The Dirty Devil River is an 80 mi tributary of the Colorado River, located in the U.S. state of Utah. It flows through southern Utah from the confluence of the Fremont River and Muddy Creek before emptying into the Colorado River at Lake Powell.

==Course==

The Dirty Devil River is formed in Wayne County near Hanksville at the confluence of the Fremont River and Muddy Creek. It flows generally southward through a 2000 ft canyon in Wayne and Garfield counties. Its lower 20 mi flows through Glen Canyon National Recreation Area, where it finally disembogues into the Colorado River at a point that is now submerged beneath Lake Powell.

The canyon carved by the river is particularly isolated and seldom visited compared to other natural areas in the region. The average discharge is approximately 446 cubic feet per second.

==History==

The Dirty Devil River was named by the 1869 Powell Geographic Expedition led by John Wesley Powell, which explored much of the Colorado River and its tributaries. It was named for the extreme salinity and turbidity of the water near its mouth. Powell later contrasted it with a much cleaner stream in the Grand Canyon, which he named Bright Angel Creek.

The outlaw Butch Cassidy and his gang used tributary canyons of the Dirty Devil, such as Robbers Roost, as a hideout in the 1890s.

==Geology==

The Dirty Devil River and its tributaries contribute approximately 150,000 tons of salt to the Colorado River each year, with the Muddy Creek tributary contributing an annual average of 86,000 tons by itself. The Fremont River tributary does not contribute significant amounts of salt.
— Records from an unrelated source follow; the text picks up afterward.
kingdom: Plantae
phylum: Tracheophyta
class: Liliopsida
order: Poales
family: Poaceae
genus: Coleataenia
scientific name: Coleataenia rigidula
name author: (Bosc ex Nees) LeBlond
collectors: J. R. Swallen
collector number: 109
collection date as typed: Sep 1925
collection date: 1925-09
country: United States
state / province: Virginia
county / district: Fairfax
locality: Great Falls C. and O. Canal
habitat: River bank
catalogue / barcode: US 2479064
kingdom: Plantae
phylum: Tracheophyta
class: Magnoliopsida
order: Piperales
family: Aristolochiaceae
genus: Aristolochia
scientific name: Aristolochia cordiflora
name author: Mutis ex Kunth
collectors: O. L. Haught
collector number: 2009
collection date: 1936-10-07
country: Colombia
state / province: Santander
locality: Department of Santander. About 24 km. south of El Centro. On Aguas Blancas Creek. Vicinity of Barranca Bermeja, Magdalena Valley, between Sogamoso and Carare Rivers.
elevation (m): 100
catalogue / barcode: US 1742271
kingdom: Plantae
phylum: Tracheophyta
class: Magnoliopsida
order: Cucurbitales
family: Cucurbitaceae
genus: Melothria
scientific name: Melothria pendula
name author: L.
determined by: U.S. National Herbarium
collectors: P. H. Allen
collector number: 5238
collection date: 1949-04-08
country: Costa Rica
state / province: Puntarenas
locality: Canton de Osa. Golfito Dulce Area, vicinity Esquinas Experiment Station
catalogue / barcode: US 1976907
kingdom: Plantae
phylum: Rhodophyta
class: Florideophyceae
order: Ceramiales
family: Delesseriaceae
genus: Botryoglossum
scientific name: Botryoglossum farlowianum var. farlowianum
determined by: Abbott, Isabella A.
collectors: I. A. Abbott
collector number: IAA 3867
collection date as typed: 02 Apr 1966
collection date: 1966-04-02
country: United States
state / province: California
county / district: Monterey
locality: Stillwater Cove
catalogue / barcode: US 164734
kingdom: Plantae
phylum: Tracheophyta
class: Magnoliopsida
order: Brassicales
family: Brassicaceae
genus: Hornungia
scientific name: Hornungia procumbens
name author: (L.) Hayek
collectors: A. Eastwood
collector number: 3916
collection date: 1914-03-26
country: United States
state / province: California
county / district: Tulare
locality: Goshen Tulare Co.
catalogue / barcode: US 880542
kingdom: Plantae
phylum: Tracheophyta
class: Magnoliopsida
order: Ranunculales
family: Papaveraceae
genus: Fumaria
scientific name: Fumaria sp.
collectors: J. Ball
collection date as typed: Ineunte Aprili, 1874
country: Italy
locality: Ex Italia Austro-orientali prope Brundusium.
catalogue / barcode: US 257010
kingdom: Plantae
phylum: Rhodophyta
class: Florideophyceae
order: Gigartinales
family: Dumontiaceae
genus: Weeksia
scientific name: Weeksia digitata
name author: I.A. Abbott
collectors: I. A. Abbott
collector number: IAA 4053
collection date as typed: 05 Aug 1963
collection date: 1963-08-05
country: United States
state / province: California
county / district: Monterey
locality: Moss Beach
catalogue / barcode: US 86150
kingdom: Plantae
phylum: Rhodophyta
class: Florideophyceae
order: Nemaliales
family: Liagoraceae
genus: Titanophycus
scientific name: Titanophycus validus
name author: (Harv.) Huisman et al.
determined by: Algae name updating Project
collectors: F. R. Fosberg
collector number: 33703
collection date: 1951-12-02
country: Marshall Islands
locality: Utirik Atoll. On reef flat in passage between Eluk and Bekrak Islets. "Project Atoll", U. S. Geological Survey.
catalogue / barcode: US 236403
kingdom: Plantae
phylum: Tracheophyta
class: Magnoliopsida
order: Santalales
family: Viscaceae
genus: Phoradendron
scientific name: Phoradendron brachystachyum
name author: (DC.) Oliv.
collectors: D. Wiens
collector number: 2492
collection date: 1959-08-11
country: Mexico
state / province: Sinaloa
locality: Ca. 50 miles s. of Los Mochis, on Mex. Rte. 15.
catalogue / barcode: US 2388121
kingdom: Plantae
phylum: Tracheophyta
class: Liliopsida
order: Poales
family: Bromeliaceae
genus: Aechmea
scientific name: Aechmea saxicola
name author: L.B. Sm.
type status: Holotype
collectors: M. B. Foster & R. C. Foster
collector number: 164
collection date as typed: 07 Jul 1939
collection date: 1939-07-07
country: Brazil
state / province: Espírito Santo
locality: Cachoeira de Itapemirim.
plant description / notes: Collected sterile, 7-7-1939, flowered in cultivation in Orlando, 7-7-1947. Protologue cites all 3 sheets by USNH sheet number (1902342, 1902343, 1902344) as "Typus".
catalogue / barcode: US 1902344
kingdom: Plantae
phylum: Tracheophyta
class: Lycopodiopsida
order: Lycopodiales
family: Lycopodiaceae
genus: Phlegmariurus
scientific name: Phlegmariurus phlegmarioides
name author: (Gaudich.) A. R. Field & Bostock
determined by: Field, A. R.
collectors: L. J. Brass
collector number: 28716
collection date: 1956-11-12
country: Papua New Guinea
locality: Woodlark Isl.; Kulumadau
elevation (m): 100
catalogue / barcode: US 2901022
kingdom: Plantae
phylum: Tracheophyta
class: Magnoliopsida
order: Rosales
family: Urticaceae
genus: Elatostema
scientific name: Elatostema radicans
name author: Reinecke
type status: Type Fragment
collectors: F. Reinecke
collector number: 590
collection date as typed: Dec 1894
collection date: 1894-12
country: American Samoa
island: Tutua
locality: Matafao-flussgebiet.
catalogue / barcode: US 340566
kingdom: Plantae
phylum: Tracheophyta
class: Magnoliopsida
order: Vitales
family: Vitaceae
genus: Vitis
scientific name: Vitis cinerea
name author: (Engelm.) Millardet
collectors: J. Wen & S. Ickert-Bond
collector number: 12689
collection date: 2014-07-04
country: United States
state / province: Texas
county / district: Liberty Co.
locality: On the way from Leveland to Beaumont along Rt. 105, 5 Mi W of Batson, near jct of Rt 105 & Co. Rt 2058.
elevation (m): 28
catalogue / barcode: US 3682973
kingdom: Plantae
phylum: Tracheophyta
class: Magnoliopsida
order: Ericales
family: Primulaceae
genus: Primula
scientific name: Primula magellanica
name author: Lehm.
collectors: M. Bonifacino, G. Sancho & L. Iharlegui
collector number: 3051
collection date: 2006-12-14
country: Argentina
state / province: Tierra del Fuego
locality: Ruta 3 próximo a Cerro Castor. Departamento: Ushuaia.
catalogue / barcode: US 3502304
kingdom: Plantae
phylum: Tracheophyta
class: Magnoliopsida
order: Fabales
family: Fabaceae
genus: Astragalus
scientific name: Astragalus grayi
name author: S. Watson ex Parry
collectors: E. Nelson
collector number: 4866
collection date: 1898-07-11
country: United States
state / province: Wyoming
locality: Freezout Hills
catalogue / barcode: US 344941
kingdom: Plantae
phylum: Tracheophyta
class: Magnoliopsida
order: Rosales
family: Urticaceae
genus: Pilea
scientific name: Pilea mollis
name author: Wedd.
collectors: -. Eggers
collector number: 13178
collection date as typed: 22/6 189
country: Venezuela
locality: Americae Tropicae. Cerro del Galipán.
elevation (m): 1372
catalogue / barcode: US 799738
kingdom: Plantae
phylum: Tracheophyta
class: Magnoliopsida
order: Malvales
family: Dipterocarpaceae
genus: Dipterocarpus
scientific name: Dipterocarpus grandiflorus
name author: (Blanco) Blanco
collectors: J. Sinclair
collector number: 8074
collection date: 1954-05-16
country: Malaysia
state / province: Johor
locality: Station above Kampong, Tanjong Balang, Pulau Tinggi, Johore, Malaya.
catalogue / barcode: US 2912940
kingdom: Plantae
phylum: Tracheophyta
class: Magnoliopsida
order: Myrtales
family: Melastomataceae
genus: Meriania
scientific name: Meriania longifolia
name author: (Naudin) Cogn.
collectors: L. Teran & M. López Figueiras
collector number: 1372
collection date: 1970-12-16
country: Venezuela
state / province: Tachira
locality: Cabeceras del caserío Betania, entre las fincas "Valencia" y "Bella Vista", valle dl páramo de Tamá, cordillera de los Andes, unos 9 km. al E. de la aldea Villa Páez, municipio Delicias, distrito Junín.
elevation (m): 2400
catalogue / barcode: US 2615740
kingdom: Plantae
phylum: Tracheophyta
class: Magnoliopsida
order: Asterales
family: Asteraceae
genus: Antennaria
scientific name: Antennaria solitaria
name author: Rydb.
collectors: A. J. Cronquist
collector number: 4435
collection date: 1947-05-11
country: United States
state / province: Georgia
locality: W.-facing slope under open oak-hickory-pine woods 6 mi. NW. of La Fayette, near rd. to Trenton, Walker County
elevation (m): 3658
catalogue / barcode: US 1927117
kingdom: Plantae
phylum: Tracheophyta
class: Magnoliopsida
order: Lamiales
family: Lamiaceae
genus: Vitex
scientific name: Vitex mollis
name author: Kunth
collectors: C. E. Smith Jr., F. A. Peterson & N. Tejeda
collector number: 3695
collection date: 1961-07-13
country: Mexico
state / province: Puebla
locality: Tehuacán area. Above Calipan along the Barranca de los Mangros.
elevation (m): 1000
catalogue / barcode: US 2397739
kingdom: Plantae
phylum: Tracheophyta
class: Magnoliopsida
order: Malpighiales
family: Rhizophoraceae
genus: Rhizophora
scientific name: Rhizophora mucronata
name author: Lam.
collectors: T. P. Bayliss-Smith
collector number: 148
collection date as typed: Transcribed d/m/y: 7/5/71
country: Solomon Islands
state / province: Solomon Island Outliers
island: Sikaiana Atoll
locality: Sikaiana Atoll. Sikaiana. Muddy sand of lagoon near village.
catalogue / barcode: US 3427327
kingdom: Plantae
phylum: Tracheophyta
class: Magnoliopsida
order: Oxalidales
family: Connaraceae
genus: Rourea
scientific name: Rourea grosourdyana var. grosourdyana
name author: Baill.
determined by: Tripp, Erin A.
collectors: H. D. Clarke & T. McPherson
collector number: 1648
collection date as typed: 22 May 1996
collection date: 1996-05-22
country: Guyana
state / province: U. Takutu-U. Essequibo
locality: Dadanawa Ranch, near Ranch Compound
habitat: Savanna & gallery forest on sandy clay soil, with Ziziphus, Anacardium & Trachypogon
The United States Bureau of Reclamation drew up a plan to reduce the salinity of the Dirty Devil River by collecting salty spring water and using deep-well injection to dispose of it. The plan, finalized in 1987, has not been implemented due to its marginal cost effectiveness.

==Bridges==
The river is spanned by a bridge a few miles northwest of the Hite Crossing Bridge, a steel arch bridge over the Colorado River on State Route 95 near milepost 45 in Garfield County. It is also spanned by a bridge on State Route 24 a few miles NE of Hanksville, UT, just downstream from the confluence of Muddy Creek and the Fremont river.